Mahriyanna and I went to a 40 days for Life rally in front of the Planned Parenthood on Joyce avenue where we will be praying against abortion and for raising awareness about how abortion takes away innocent lives for 40 days. Many people kindly honked their support. A young man came from Conway and a grandmother, her husband, daughter and grand daughter came from Missouri to share their testimonies about how their lives were positively changed because the decision for abortion was not made. Many, many kind actions happened with so many people volunteering to make this event possible. I estimate at least 20 hours of volunteer hours were given to make this event happen today.
Mahriyanna complimented a young woman on a bag she had, which lead to a brief conversation about how the young woman got the bag while on a missions trip to Guatamala.
While at ONF, our local healthfood store, I noticed two customers talking. “Am I in your way,” one kindly asked. “Oh, no you are fine.” They were so polite and kind that I felt inspired to tell them, “I am going to report you to the Compassion Game authorities,” which resulted in a nice conversation about the Compassion Games.
A woman gave me a really big smile for no reason while I was in ONF. I then saw her in the parking lot.
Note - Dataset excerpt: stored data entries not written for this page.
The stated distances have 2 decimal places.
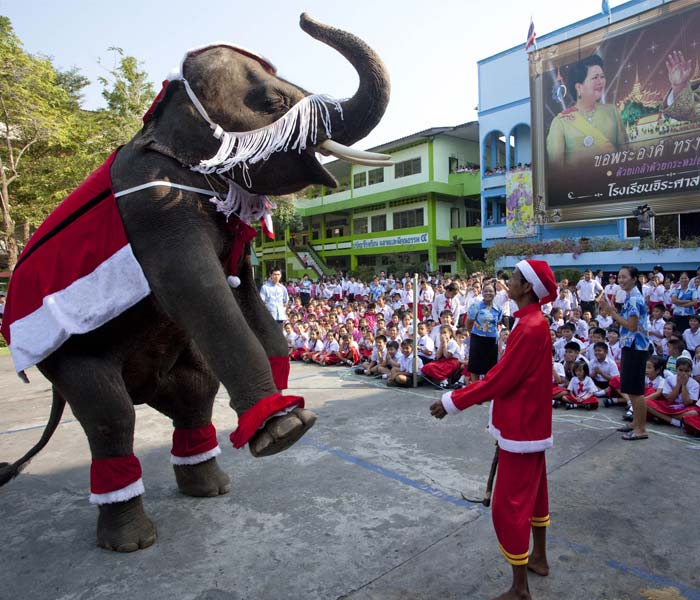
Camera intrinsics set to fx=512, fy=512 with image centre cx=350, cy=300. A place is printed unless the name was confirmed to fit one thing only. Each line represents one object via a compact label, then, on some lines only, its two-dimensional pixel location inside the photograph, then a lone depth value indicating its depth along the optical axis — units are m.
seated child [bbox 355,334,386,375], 7.96
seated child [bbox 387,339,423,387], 7.08
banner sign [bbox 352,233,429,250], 26.34
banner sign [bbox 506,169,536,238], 20.50
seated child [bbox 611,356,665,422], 5.23
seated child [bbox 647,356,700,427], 4.89
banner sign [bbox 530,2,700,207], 15.89
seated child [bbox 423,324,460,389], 6.97
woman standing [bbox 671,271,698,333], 9.23
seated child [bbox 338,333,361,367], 8.95
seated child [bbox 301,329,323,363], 9.57
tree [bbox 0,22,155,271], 12.83
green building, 25.82
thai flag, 19.22
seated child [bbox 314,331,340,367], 9.23
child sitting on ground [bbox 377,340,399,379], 7.60
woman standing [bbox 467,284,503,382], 6.31
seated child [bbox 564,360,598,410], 5.58
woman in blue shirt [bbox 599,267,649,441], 4.49
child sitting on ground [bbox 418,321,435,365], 7.63
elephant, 2.04
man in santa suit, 2.20
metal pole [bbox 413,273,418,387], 6.84
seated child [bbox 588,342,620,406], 6.05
Another big smile. I smiled back.
When I was riding on the trail, I determined to smile at every single rider or pedestrian no matter what my expectations. About 79% smiled back!
I called the Fayetteville city to report that there are giant and dangerous pot holes which probably resulted from the rain washing out recent gas line work. I hope that was kind:)
One of my clients told me that her neighbor helped fix a friends computer for free.
Robert Kersbergen is going to be donating at least seven hours of work to over see a crew to make the foundation for Cliff Mikkelson’s home. Chris and other friends of the community will be helping out as well, resulting in a work party of about 23 hours of volunteer time.
I’m not sure if this counts, but when checking out of a store, I said, “I don’t need a bag. Save the ocean. I hear that there are lots of plastic bags coming together in the ocean. The bagger, older man, agreed with me and said, “I just saw a documentary about how an island is being formed by plastic bags and it is now gathering dirt and plants are growing on it.” I thought that this was very kind that he would support my statement and show concern for the earth.
When I was trying to start my car, it wouldn’t start right away. “Please be kind, dear car,” I said. Then it started. Do kind machines count?
I spent 35 minutes typing up this report. Does that count? Wow! Time flies when you are having fun and thinking of kind actions which have happened.